We're having the wrong conversation about artificial intelligence in education. Not because the topic lacks importance, but because we've constructed an elaborate theatre of opposition against positions that barely exist. We rally against extremists who aren't there, demolish arguments no one makes and meanwhile, the actual transformation slips past unexamined.
Nobody is saying AI should take over education. Nobody credible argues that children should abandon foundational knowledge. No serious educator suggests that every higher education course must incorporate AI, nor does anyone claim these systems create genuinely novel solutions from thin air or have some sort of sentience and are about to takeover. Even the most ardent tech evangelists acknowledge the environmental costs of continued AI development. So why do we keep responding as if they do?
The answer reveals something uncomfortable about how we process technological change. We prefer fighting caricatures because they're easier to defeat than wrestling with ambiguity. When faced with a technology that's neither saviour nor destroyer, but rather a complex tool with profound implications, we retreat into comfortable binaries. The debate becomes a kind of shadow boxing, where we exhaust ourselves battling phantoms whilst the real changes happen quietly, incrementally, and largely unexamined.
Consider what's actually happening right now. Teachers aren't being replaced; they're finding new ways to ensure learning occurs. When a student memorises historical dates, they're not just storing information but building neural pathways that support deeper understanding. When they write by hand, they're not just producing text but engaging motor memory that reinforces conceptual learning. These aren't outdated practices to be discarded but foundations that support more complex thinking.
The question isn't whether to use AI but how to use it whilst preserving what makes learning transformative. Friction matters. The struggle to understand, the momentary confusion before clarity, the satisfaction of hard-won comprehension: these aren't obstacles to efficiency but the very mechanisms through which deep learning occurs. Some subjects might integrate AI into their outputs, using it as a collaborative tool for creation. Others might exclude it entirely, preserving spaces where students must rely solely on their own cognitive resources. Both choices can be valid when grounded in pedagogical reasoning rather than technological determinism.
Assessment, too, demands nuance. It can be dialogic, unfolding through conversation between teacher and student. It can be process-focused, valuing the journey of thought as much as the destination. It can happen continuously, woven into the fabric of learning rather than separated as discrete events. The goal isn't to catch students using AI but to design assessments that reveal genuine understanding regardless of the tools employed.
What matters is choice, but choice informed by awareness. Not every educator needs to incorporate AI, but all need to understand its capabilities and impacts on their approaches. A literature professor might reasonably decide that close reading requires unmediated engagement with text. A data science instructor might equally reasonably make AI central to their curriculum. Neither is wrong, provided their decision emerges from careful consideration of their students' needs rather than reflexive technophobia or technophilia.
This awareness extends to recognising what different students need at different moments. For some, AI might provide scaffolding that makes previously inaccessible concepts reachable. For others, it might short-circuit necessary cognitive development. The same student might benefit from AI assistance in one context whilst needing to work without it in another. These aren't contradictions but recognitions of learning's complexity.
The environmental concerns, too, require nuanced response. We can acknowledge the carbon cost whilst working to minimise unnecessary use, choosing human over chatbot interaction where possible, favouring local processing over cloud computation when feasible. Pushing for renewables in powering data processing. Perfect solutions don't exist, but thoughtful compromises do.
Building these approaches takes time and collective wisdom. We're not racing against some imaginary deadline where AI either saves or destroys education.

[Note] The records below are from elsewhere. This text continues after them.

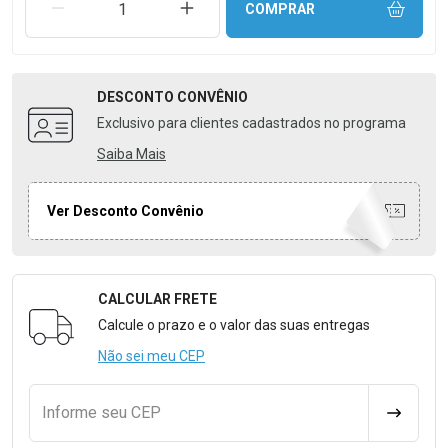
REMOVER UMA UNIDADE
AUMENTAR UMA UNIDADE
COMPRAR
DESCONTO
CONVÊNIO
Exclusivo para clientes cadastrados no programa
Saiba Mais
Ver Desconto Convênio
CALCULAR FRETE
Formulário para Calcular o Frete
Calcule o prazo e o valor das suas entregas
Não sei meu CEP
Informe seu CEP
CALCULA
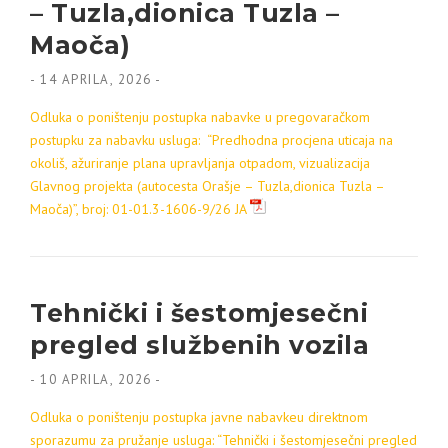
– Tuzla,dionica Tuzla –
Maoča)
-
14 APRILA, 2026
-
Odluka o poništenju
postupka nabavke u pregovaračkom
postupku za nabavku usluga:
“Predhodna procjena uticaja na
okoliš, ažuriranje plana upravljanja otpadom, vizualizacija
Glavnog projekta (autocesta Orašje – Tuzla,dionica Tuzla –
Maoča)”, broj: 01-01.3-1606-9/26 JA
Tehnički i šestomjesečni
pregled službenih vozila
-
10 APRILA, 2026
-
Odluka o poništenju postupka javne nabavkeu direktnom
sporazumu za pružanje usluga: “Tehnički i šestomjesečni pregled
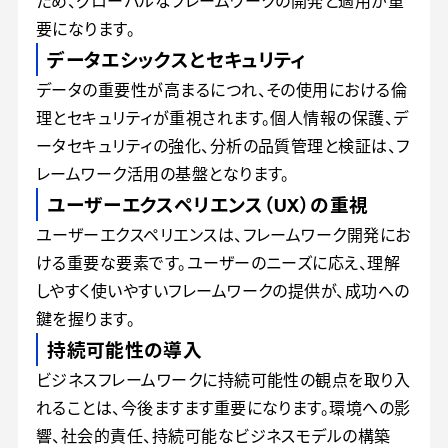
ため、グローバルなフレームワークの開発と適用が重
要になります。
データエシックスとセキュリティ
データの重要性が高まるにつれ、その使用における倫
理とセキュリティが重視されます。個人情報の保護、デ
ータセキュリティの強化、分析の品質管理と検証は、フ
レームワーク活用の基盤となります。
ユーザーエクスペリエンス（UX）の重視
ユーザーエクスペリエンスは、フレームワーク開発にお
ける重要な要素です。ユーザーのニーズに応え、理解
しやすく使いやすいフレームワークの提供が、成功への
鍵を握ります。
持続可能性の導入
ビジネスフレームワークに持続可能性の観点を取り入
れることは、今後ますます重要になります。環境への影
響、社会的責任、持続可能なビジネスモデルの構築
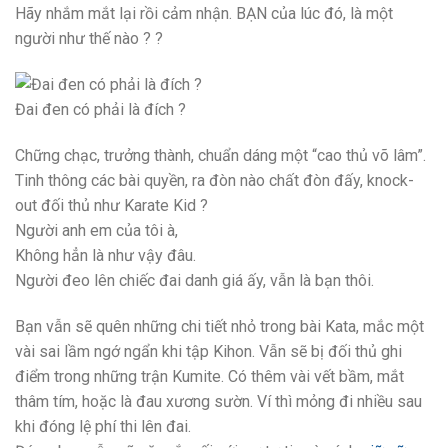
Hãy nhắm mắt lại rồi cảm nhận. BẠN của lúc đó, là một
người như thế nào ? ?
Đai đen có phải là đích ?
Chững chạc, trưởng thành, chuẩn dáng một “cao thủ võ lâm”.
Tinh thông các bài quyền, ra đòn nào chất đòn đấy, knock-
out đối thủ như Karate Kid ?
Người anh em của tôi à,
Không hẳn là như vậy đâu.
Người đeo lên chiếc đai danh giá ấy, vẫn là bạn thôi.
Bạn vẫn sẽ quên những chi tiết nhỏ trong bài Kata, mắc một
vài sai lầm ngớ ngẩn khi tập Kihon. Vẫn sẽ bị đối thủ ghi
điểm trong những trận Kumite. Có thêm vài vết bầm, mắt
thâm tím, hoặc là đau xương sườn. Ví thì mỏng đi nhiều sau
khi đóng lệ phí thi lên đai.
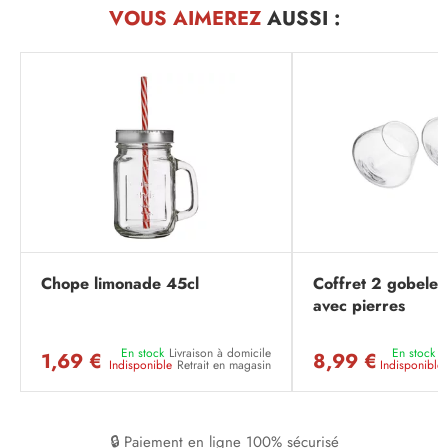
VOUS AIMEREZ
AUSSI :
Chope limonade 45cl
Coffret 2 gobelet
avec pierres
En stock
Livraison à domicile
En stock
L
1,69 €
8,99 €
Indisponible
Retrait en magasin
Indisponible
🔒 Paiement en ligne 100% sécurisé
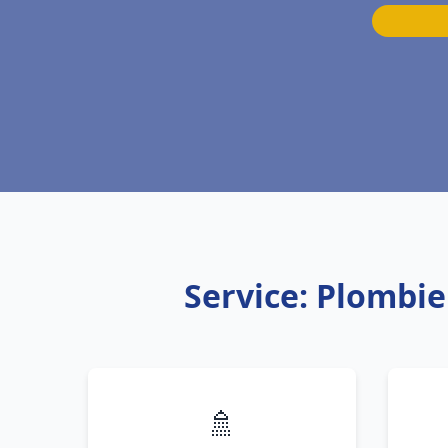
Service: Plombi
🚿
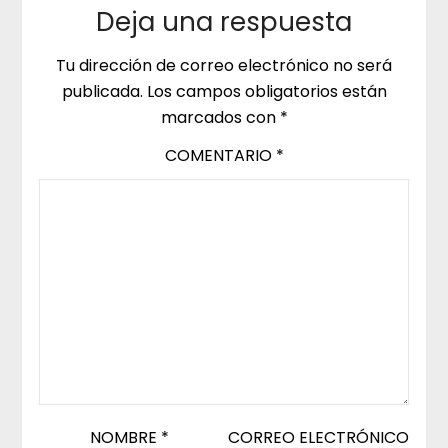
Deja una respuesta
Tu dirección de correo electrónico no será
publicada.
Los campos obligatorios están
marcados con
*
COMENTARIO
*
NOMBRE
*
CORREO ELECTRÓNICO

We're engaged in the work of adaptation, learning from early experiments, sharing what works, acknowledging what doesn't. This work happens best where educators support each other in developing contextually appropriate responses.
The shift from phantom debates to genuine engagement requires empathy: for students navigating unprecedented technological change, for educators balancing innovation with preservation, for institutions trying to prepare students for unknowable futures. It requires logic that acknowledges both possibilities and constraints, that recognises resource limitations whilst imagining new pedagogies.
Most importantly, it requires keeping students at the centre. Not abstract future workers or theoretical digital natives, but actual humans in our classrooms with their particular needs, struggles, and potentials. Some will thrive with AI assistance; others will flourish through more traditional methods. Many will need both, deployed thoughtfully at different stages of their learning journey.
The conversation we need isn't about whether AI belongs in education but about how we preserve and enhance what makes learning meaningful in a changing world. It's about maintaining the productive struggle that builds understanding whilst removing unnecessary barriers. It's about preparing students not just to use AI but to think critically about its use, to maintain their own cognitive capabilities whilst leveraging new tools.
This isn't a battle between human and artificial intelligence but a careful negotiation of their relationship. In that negotiation, we have choices, but they're not the stark binaries of our phantom debates. They're the nuanced decisions of educators who understand that learning is too complex, too human, too important to be reduced to simple formulas. The future of education with AI will be built through thousands of these decisions, each grounded in awareness, guided by empathy and focused relentlessly on what our students need to flourish.